We further expect that the NFP's assets have since increased. Since NFP is a not-for-profit, its projected $7,120,000 in surplus revenues for 2007 and 2008 (see table above) must be held in assets. Even assuming high levels of depreciation in the organization's assets, we should be safe in assuming that NFP currently holds at least $3,420,000 (50% of its 2007 expenditures) in assets, and will hold at least $4,975,500 (50% of its 2008 expenditures) in assets by the end of 2008.
Board of directors. Half of NFP's ten member board of directors come from high-level positions in the private sector. The remaining directors have a mix of academia, not-for-profit, and public sector backgrounds.
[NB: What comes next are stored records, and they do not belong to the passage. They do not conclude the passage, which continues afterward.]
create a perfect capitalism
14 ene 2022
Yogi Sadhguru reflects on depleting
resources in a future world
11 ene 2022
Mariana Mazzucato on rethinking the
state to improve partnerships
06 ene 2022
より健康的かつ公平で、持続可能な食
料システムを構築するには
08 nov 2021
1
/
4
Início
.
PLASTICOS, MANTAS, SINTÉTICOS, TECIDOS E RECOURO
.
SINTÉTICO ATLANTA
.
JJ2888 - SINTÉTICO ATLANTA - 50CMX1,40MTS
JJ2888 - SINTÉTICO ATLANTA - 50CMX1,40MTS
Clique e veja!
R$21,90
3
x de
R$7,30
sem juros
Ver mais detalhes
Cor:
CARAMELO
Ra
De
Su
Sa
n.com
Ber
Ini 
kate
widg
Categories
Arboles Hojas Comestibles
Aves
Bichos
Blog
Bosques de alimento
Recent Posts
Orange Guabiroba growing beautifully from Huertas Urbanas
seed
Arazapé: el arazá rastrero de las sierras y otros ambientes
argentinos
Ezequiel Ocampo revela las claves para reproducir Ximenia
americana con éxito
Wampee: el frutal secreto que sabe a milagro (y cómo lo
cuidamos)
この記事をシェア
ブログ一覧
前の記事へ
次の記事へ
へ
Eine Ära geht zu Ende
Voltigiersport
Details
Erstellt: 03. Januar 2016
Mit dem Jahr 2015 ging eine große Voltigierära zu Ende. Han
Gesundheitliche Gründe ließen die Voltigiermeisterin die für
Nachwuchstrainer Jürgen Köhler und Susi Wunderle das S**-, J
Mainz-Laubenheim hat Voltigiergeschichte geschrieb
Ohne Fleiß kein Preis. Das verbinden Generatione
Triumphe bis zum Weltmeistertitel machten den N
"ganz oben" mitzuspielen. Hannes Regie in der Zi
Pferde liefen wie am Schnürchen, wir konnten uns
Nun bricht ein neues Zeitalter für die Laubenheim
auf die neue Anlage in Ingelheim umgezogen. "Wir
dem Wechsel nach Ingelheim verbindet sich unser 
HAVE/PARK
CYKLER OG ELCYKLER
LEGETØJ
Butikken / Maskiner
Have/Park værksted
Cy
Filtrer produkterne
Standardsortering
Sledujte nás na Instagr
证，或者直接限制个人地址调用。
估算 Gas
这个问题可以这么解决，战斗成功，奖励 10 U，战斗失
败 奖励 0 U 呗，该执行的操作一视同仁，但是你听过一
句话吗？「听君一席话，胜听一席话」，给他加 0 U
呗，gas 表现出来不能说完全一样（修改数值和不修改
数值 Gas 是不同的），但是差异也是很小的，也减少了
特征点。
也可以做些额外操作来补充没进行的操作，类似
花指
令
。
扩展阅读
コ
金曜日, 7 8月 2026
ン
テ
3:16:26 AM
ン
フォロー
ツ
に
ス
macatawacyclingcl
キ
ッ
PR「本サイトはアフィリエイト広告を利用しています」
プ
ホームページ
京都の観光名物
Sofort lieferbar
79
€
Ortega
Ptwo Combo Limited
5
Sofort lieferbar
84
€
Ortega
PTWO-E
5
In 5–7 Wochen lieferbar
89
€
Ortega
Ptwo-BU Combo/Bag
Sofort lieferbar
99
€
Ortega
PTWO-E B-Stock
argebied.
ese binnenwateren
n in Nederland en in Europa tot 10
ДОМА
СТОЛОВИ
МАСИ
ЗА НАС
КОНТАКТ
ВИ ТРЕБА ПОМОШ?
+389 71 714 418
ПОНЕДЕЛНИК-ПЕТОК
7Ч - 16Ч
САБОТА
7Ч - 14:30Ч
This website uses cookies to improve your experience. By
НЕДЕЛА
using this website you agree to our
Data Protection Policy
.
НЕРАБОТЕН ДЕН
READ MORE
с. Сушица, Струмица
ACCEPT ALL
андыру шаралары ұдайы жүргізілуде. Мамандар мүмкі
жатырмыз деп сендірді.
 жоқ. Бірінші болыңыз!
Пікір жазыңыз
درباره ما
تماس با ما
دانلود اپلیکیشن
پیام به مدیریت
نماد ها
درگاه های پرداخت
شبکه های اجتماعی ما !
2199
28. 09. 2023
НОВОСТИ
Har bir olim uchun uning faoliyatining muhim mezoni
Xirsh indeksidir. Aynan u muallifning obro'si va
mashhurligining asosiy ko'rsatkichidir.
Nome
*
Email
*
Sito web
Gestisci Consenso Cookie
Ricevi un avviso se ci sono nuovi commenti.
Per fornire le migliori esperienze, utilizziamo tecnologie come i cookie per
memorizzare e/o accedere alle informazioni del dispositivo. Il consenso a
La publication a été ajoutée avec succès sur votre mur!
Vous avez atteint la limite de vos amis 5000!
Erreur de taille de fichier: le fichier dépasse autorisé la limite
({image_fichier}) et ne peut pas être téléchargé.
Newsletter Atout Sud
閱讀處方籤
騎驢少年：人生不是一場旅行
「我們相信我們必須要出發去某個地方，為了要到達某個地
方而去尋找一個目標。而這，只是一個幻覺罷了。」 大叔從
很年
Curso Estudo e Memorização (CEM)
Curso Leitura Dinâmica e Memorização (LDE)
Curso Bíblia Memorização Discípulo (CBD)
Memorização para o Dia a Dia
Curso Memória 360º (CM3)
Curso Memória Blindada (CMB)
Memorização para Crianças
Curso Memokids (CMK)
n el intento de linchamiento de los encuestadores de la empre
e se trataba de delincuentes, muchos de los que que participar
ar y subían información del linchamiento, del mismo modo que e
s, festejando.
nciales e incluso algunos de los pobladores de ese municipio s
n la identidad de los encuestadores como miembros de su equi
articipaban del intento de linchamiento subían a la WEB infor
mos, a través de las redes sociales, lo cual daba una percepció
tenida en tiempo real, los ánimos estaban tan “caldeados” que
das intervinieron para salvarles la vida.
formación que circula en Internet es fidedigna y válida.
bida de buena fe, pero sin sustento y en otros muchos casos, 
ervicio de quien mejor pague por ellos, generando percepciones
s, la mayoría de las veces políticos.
The NFP model has been shown to positively affect the lives of participating mothers and their children in several rigorous studies, and grants to the national NFP organization are directed towards replicating this proven program. This organization stands out from any other we have examined, in any cause, for its clarity of strategy, commitment to replicating what is proven, and ability to continue learning about what works (both through ongoing randomized trials and through the data collected from all its sites). We highly recommend it as a proven and scalable early childhood intervention.